November 23 Update - Finish Your Game Jam!


Thank goodness for PIGSquad.  

After a solid 14 months of work on my game, I had hit a bit of a block.  Interest was waning, and I knew the feeling well, although never after putting so much work into a project - I wasn't thinking about the game when I woke up, nor when I was falling asleep.  It took concerted effort to open Unity or one of the dozens of docs where I work on design and writing.  

So, after a solid month of a slog, I took to the Finish Your Game Jam to try and rediscover what made me so happy about the game in the first place, what inspired me, what challenges I was taking on and overcoming, how much I was learning.

I set about the work with a task list of 14 items.  By the time the two weeks were up, I had completed those and 13 more besides, and fixed an additional 22 bugs found during testing.  I was back!

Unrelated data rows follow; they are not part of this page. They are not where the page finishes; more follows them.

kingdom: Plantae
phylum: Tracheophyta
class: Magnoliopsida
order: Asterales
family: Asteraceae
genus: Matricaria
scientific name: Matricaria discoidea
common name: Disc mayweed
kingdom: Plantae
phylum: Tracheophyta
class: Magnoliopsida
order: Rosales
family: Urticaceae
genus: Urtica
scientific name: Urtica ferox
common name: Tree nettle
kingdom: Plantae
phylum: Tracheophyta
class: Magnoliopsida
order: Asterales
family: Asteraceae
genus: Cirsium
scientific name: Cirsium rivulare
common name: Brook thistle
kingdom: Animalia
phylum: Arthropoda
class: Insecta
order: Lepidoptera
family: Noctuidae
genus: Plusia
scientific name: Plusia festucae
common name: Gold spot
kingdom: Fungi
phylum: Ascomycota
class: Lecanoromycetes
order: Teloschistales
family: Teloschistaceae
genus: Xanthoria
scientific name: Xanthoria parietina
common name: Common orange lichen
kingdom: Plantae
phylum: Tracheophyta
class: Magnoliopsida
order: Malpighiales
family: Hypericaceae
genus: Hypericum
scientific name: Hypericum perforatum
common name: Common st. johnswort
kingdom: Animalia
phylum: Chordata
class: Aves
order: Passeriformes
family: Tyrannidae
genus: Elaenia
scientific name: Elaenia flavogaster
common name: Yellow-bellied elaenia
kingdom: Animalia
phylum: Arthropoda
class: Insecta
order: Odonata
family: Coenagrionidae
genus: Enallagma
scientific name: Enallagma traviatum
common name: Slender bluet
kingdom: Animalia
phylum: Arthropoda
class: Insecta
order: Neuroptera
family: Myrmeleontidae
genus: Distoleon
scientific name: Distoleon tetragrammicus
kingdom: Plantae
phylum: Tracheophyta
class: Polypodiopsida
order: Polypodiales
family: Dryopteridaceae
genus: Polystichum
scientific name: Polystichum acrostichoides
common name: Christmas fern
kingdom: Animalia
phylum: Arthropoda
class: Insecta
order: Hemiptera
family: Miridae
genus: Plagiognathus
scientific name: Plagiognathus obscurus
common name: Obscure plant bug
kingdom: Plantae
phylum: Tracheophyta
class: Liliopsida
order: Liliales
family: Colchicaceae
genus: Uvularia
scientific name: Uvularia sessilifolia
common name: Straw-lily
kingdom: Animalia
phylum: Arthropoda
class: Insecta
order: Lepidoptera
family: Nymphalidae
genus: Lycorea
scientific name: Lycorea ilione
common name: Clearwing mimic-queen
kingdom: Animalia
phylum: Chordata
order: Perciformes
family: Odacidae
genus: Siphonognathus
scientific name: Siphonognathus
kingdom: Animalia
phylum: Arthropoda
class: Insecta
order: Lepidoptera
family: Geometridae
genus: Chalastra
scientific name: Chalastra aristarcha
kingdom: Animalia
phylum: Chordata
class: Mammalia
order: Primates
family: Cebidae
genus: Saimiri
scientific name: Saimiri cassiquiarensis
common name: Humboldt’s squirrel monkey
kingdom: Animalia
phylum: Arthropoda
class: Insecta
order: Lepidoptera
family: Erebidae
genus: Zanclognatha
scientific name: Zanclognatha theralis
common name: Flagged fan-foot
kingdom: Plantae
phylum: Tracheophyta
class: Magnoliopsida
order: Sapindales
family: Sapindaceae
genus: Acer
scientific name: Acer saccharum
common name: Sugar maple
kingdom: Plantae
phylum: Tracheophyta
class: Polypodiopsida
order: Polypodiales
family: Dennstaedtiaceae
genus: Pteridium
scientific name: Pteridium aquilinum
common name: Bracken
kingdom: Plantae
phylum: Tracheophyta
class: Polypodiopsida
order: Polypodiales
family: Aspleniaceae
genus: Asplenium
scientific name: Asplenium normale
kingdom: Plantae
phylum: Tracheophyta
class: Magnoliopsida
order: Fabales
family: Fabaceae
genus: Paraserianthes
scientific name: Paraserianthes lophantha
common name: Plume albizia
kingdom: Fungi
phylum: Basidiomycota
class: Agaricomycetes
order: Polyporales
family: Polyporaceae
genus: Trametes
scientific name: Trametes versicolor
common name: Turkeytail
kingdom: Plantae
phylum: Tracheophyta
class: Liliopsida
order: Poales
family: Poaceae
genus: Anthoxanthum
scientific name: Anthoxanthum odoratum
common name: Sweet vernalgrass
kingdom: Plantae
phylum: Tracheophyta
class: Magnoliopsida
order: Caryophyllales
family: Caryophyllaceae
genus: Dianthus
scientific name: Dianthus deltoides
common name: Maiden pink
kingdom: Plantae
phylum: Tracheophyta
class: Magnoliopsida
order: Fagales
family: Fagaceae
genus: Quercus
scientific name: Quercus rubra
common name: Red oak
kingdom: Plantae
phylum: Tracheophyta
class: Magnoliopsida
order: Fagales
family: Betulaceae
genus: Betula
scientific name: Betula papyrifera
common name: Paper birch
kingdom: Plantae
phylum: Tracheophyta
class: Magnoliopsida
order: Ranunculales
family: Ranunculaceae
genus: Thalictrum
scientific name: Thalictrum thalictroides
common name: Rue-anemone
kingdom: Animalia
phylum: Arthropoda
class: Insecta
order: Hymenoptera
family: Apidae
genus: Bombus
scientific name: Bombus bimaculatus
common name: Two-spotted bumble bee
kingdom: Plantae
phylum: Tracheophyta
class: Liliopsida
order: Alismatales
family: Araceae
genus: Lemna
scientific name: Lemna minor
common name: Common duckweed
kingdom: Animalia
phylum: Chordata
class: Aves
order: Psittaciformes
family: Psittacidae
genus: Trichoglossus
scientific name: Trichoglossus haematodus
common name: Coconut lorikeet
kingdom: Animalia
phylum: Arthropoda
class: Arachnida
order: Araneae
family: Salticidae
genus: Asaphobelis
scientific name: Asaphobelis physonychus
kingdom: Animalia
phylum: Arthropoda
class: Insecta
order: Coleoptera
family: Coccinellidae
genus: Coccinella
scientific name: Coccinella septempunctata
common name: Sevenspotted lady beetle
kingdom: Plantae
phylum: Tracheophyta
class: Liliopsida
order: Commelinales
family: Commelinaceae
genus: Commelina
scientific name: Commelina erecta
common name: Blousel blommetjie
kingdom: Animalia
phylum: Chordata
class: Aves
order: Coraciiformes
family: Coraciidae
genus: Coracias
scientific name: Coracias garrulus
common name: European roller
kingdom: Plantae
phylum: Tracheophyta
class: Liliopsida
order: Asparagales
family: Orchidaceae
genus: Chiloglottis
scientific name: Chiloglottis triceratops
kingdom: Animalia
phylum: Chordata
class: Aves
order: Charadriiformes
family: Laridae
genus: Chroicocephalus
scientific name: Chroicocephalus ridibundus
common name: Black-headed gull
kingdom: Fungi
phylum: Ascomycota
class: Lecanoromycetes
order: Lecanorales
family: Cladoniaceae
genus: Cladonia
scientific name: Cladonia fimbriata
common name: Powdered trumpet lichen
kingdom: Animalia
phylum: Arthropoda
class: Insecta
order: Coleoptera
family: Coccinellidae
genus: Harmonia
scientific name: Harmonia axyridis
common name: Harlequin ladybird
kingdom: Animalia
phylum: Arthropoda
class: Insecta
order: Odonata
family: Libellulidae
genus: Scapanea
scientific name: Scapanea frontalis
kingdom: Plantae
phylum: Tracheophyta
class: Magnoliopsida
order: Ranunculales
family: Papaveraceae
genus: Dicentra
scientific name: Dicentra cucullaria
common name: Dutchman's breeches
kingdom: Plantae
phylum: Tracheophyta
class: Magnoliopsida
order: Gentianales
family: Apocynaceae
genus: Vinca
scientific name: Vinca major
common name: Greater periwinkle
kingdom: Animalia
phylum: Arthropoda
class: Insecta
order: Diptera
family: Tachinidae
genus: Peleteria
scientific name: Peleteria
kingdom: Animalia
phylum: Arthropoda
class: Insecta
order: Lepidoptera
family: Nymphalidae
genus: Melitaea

The major task was to take the starting town of the RPG and make it feel like an interconnected series of quests, giving the player some choice in how they approach the initial challenge - you are but one adventurer, and you need to find a group of folks to drag along on your adventures.  Some require a mere conversation, others require certain quests to be fulfilled or progressed, others require the player to choose one or the other, as seen here:

I had developed many of the dialogues and quest lines in various docs, and needed to sit down and do the work of building them into the games dialogue engine and quest system.   Along the way I found quite a few necessary enhancements to the system - making the dialogue objects more generic and supporting tags in the text, allowing me to scale the use of the dialogue system to every thing from locked doors and chests to interacting with Innkeepers and Blacksmiths.  


Bit of a rats nest, I'll admit.  Some of them are more elegant than others, but I wanted the system to support complexity.  Each of those nodes has support for conditional logic, enter and exit functions with parameters, and a suite of predefined and "blank" custom callback routines.  Soon, I'll add custom Barks, so we can get some "Heya, I'm Imoen" in here :).

I wanted to spend some quality time with the level layouts, and improve the lighting and overall performance.  I was able to get the frame ms draw time down considerably, while improving (I think!) the overall appearance.

I also wanted to learn more about OBS and capture, so I could start to share my work with more confidence.  The first effort, linked on this site, is a testament to how far I have to go in that regard.  But!  I think the video above already shows some improvement. 

The jam was a huge success for me, I'm so thankful for PIGSquad and grateful for the community.  Y'all are so rad!